Quilters have a long tradition of working with neighbors on charity quilting projects. The Piece by Piece Quilters of Morgan Hill annually create a quilt to raise funds for Breast Cancer Awareness. The group donated its 2008 quilt – a bright red floral creation named “Primrose” – to the Breast Cancer Care Center at St. Louise Regional Hospital, raising $6,500, hospital spokesperson Amanda da Graca said. The group also donated the Tree of Light quilt, which raised $2,000.

A vintage quilt generated a lot of interest among volunteers at a recent Gilroy Museum training session. Director Susan Voss brought down an archival box from the storage areas below the museum and unrolled its contents for us to see – a quilt from 1876.

I got chills when I looked closer and saw how each woman who had worked on the bright pink and white top had signed her name to her particular block of work. Although gone from this world long ago, each woman’s name was there to testify to her existence, looking as if she had just sewn it yesterday.

South Valley quilters continue to work together in groups such as the Seam Rippers, Piece By Piece and Bobbin Babes to benefit their communities. They connect with each other, just as women have done for generations, giving each other an outlet for expressing deeper thoughts and ideas while offering emotional support.

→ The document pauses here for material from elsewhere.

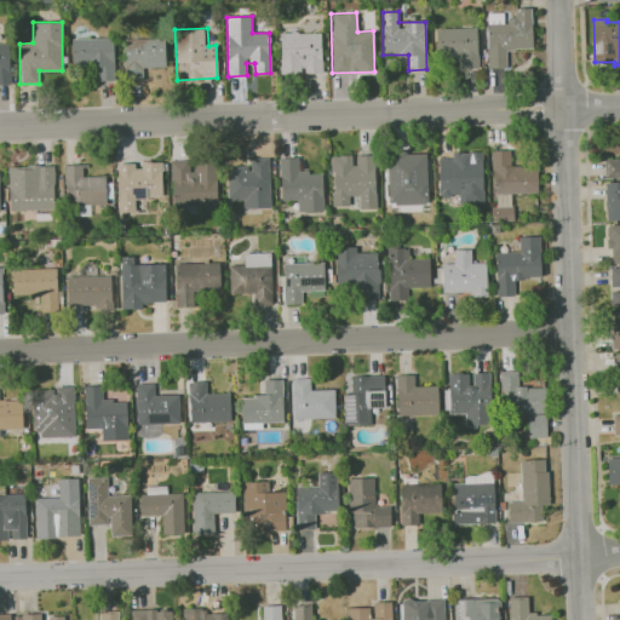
[(436,28),(437,57),(460,57),(460,69),(477,68),(477,28),(436,28)]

I have gleaned much wisdom from my time with these women, not the least of which is that “to quilt is human, to finish divine.” And when we share our common threads, we are quilting our lives together, not just pieces of fabric. There is a place for each of us in humanity’s quilt, no matter what our size, shape or color. We may feel like a remnant sometimes – a insignificant piece of fabric – but when our stories are all woven together, we are linked to those who have stitched before us as well as to those who will follow.